Boohoo.com (LSE: BOO), the fast-growing online fashion retailer, saw its shares spike up 4% in early trade this morning following the announcement that it has increased its international presence by launching a German-language website.
Following in rival ASOS‘s (LSE: ASC) footsteps, boohoo.com now has foreign-language sites in France, Spain and Germany, and has added three further currencies — Swedish Krona, Danish Krone and Norwegian Krone — to the existing six currencies already available.

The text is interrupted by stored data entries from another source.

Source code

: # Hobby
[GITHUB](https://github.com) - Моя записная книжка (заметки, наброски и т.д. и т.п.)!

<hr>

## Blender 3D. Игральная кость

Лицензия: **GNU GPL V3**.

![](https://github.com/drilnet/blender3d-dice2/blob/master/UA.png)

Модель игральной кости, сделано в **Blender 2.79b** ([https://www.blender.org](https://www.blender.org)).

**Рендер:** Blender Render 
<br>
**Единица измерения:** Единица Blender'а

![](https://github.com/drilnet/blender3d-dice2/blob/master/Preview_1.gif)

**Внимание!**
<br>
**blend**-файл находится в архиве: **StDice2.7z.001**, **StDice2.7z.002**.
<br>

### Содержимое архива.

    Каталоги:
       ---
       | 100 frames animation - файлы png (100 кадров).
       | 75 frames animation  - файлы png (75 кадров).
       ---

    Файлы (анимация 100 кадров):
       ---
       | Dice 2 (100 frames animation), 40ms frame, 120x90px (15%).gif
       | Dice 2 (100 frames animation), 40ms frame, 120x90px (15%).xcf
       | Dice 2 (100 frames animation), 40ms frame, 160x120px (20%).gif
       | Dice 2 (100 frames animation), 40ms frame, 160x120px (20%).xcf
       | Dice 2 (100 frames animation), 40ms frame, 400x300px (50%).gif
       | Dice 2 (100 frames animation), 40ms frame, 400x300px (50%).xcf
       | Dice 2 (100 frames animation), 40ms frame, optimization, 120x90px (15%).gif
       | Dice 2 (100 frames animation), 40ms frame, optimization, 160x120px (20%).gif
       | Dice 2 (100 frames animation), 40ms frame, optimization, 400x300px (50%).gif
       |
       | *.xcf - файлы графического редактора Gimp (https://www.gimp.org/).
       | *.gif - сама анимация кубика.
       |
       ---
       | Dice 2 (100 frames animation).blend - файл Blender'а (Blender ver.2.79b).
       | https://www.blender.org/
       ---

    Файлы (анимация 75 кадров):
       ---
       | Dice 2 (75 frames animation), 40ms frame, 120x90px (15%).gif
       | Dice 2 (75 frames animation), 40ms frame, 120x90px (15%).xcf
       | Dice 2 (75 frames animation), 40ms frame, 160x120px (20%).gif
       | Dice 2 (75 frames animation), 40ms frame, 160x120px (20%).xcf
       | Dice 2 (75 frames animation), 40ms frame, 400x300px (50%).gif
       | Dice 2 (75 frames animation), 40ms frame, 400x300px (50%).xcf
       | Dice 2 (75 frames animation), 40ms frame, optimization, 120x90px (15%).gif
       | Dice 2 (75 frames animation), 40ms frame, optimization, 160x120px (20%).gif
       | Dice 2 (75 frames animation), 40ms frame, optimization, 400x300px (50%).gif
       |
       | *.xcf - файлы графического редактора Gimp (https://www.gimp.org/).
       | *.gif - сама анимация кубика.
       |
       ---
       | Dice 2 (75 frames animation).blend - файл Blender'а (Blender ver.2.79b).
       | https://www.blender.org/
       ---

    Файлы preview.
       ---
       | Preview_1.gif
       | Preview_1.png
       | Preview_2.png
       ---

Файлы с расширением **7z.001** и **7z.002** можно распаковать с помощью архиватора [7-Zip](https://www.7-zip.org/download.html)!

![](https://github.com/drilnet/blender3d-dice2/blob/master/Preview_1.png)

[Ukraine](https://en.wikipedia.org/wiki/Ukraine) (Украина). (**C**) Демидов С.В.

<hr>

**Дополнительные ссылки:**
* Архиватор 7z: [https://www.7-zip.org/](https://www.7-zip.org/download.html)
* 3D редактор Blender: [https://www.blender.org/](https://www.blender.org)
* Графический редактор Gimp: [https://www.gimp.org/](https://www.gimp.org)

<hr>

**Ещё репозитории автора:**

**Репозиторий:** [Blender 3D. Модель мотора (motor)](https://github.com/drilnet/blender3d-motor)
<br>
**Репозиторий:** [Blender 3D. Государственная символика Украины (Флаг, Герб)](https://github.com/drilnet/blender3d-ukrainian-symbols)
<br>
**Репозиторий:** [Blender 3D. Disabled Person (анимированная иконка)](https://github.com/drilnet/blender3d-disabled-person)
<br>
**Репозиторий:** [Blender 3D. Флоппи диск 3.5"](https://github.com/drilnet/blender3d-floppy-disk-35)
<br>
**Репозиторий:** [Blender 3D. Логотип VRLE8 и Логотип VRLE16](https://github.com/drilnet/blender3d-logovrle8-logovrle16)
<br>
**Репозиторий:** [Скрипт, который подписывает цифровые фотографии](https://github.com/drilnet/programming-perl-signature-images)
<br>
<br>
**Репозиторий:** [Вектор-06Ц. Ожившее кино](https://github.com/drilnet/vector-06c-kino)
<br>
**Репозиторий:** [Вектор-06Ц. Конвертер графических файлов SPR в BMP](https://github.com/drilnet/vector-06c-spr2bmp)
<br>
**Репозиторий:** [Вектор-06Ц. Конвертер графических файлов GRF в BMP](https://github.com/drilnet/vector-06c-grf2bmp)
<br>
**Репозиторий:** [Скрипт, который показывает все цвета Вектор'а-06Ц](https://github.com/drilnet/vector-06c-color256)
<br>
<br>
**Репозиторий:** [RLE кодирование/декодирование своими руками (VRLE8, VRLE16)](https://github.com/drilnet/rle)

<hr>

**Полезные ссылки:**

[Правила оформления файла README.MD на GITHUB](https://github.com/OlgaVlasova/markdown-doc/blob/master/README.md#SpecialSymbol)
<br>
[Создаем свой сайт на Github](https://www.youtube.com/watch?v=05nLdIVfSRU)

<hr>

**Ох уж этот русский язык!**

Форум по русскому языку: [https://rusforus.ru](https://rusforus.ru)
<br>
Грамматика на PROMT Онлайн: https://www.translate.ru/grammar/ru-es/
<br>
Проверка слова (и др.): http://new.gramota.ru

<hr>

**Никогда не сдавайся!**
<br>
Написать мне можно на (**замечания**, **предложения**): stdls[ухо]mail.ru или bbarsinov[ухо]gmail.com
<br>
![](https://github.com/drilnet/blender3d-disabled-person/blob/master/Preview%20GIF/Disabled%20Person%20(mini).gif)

The market reacted positively to the news, with international sales accounting for 35% of boohoo.com’s total sales. However, this still pales in comparison to ASOS’s 61%, which comes from sites spanning the US to Australia, Russia to China, as well as further European coverage with Italy.
It’s all about growth with these two: while ASOS was the darling of the AIM for many years, seeing a nigh-on 15-fold rise since its low point in 2010 of 415p, it’s now fallen back down to levels last seen over a year ago.
Boohoo.com has also suffered from market pressures, though; having listed at an offer price of 50p per share back in March 2014, the shares initially jumped 70% to 85p on their debut, but now trades at less than 40p.
If you think that this sector is due a recovery, then both of these shares might well look decent value at today’s prices when offset against their previous highs. However, neither stock pays a dividend currently so you won’t be placated with a trickle of income while you’re waiting for a turnaround, which is something I like in a growth share.